What is asked: Write out every line of text in the rows below word for word, leaving out the pictures.

Given data:
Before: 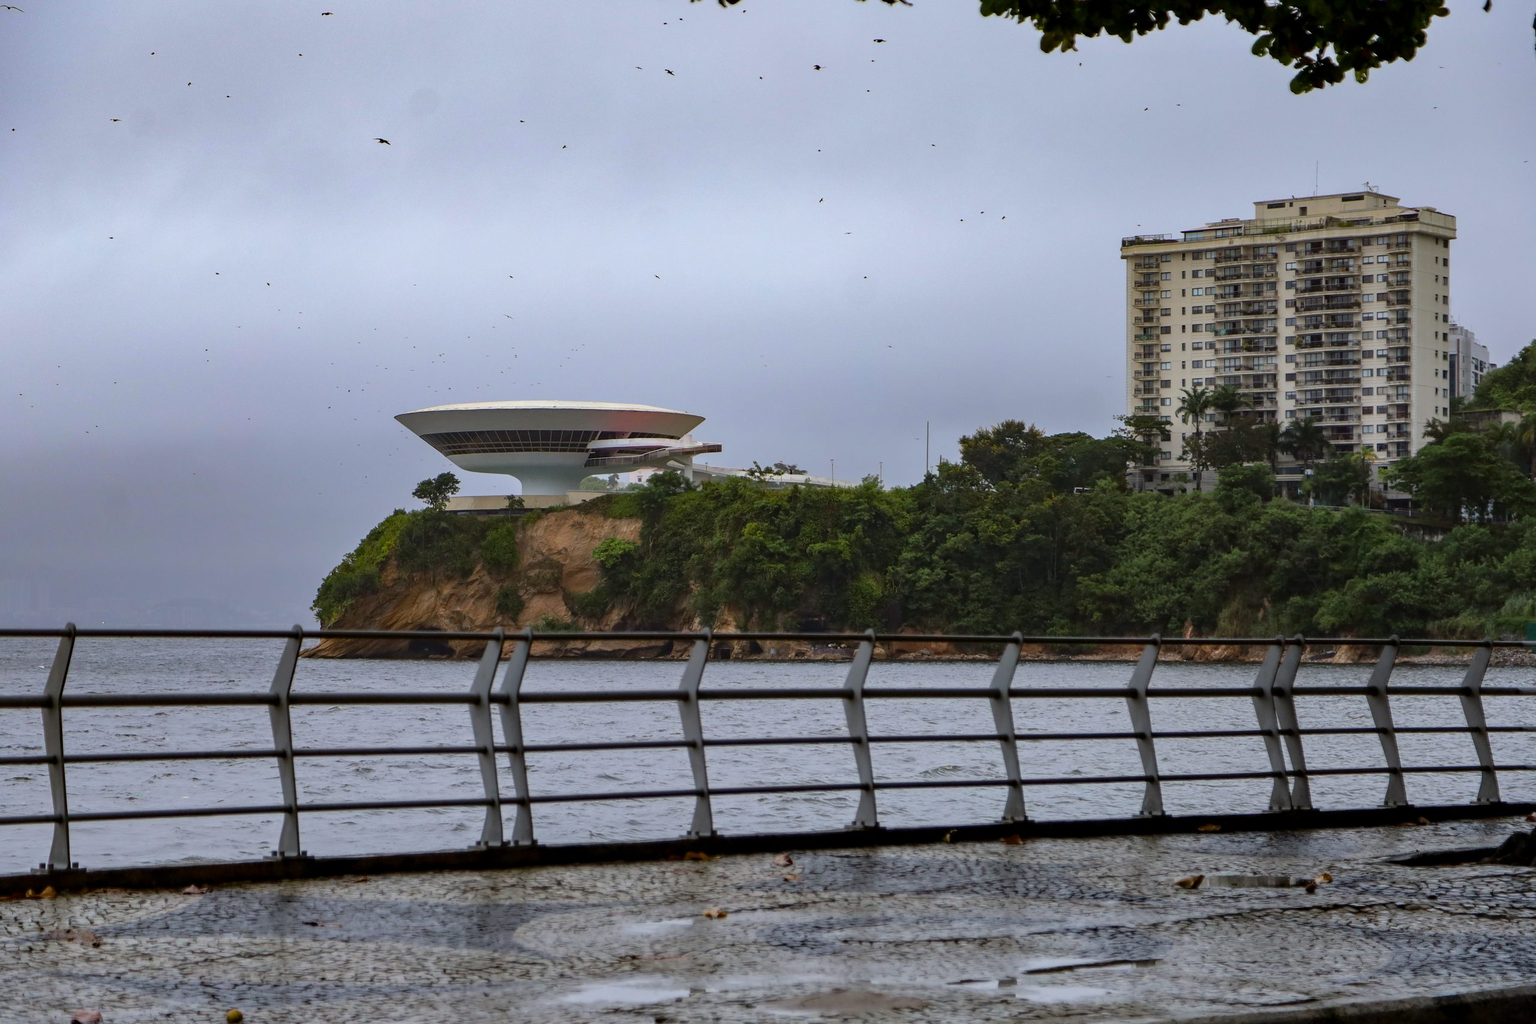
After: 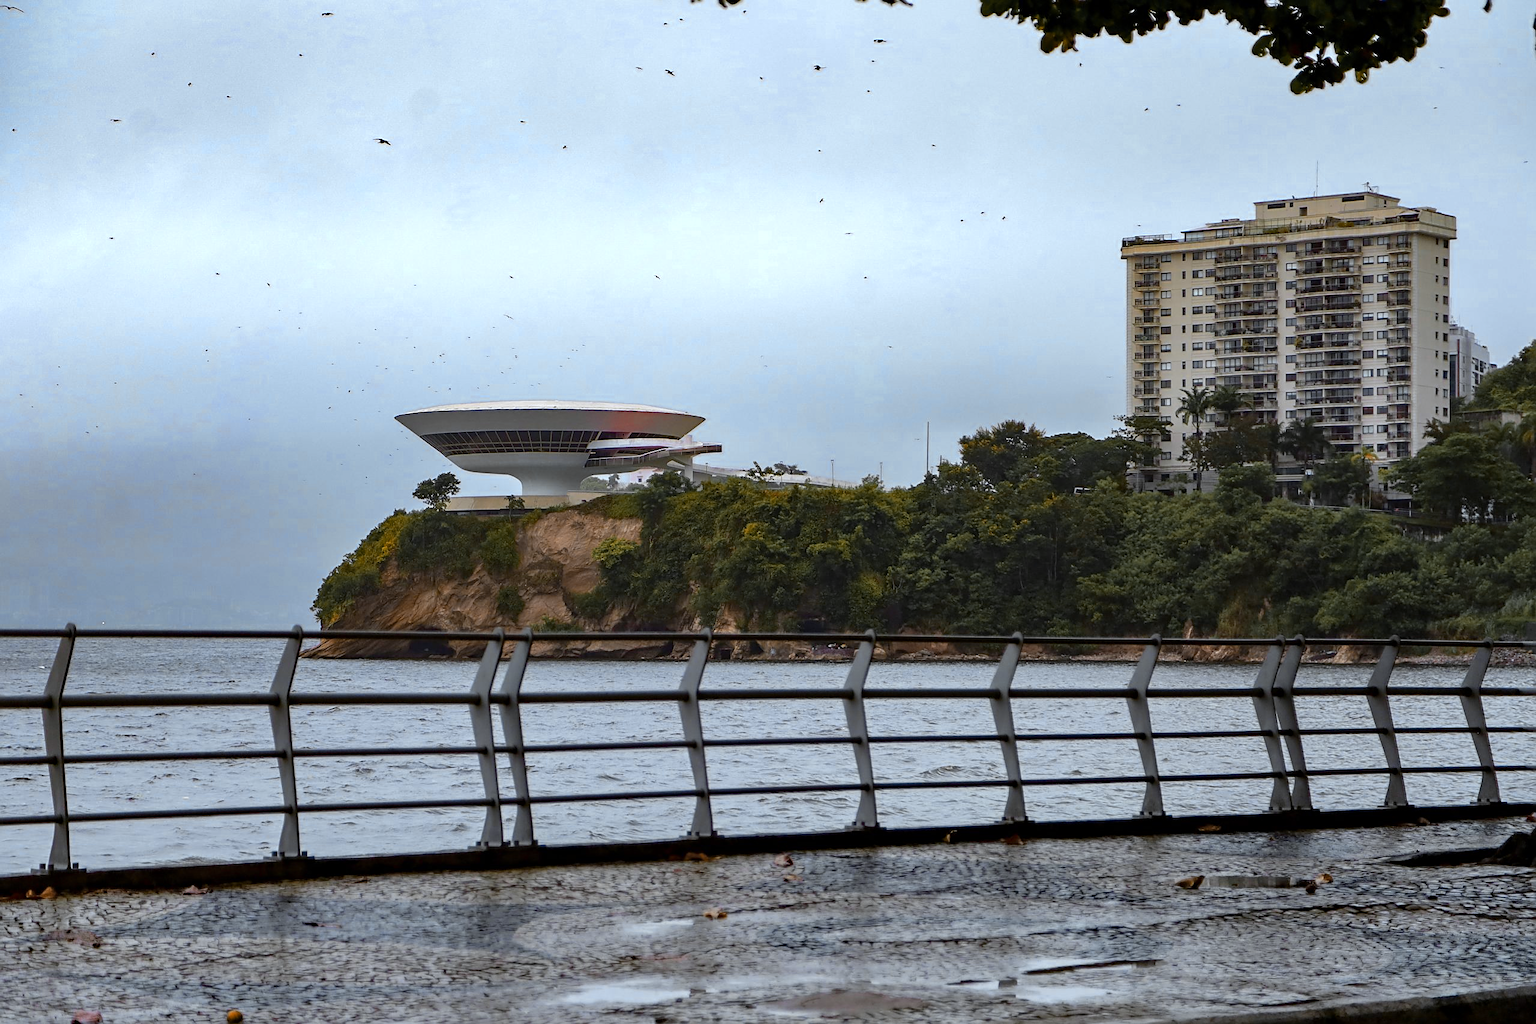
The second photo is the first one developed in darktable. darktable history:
sharpen: on, module defaults
color zones: curves: ch0 [(0.009, 0.528) (0.136, 0.6) (0.255, 0.586) (0.39, 0.528) (0.522, 0.584) (0.686, 0.736) (0.849, 0.561)]; ch1 [(0.045, 0.781) (0.14, 0.416) (0.257, 0.695) (0.442, 0.032) (0.738, 0.338) (0.818, 0.632) (0.891, 0.741) (1, 0.704)]; ch2 [(0, 0.667) (0.141, 0.52) (0.26, 0.37) (0.474, 0.432) (0.743, 0.286)]
white balance: red 0.974, blue 1.044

Output of the task:
Before: 
After: 
The second photo is the first one developed in darktable. darktable history:
sharpen: on, module defaults
color zones: curves: ch0 [(0.009, 0.528) (0.136, 0.6) (0.255, 0.586) (0.39, 0.528) (0.522, 0.584) (0.686, 0.736) (0.849, 0.561)]; ch1 [(0.045, 0.781) (0.14, 0.416) (0.257, 0.695) (0.442, 0.032) (0.738, 0.338) (0.818, 0.632) (0.891, 0.741) (1, 0.704)]; ch2 [(0, 0.667) (0.141, 0.52) (0.26, 0.37) (0.474, 0.432) (0.743, 0.286)]
white balance: red 0.974, blue 1.044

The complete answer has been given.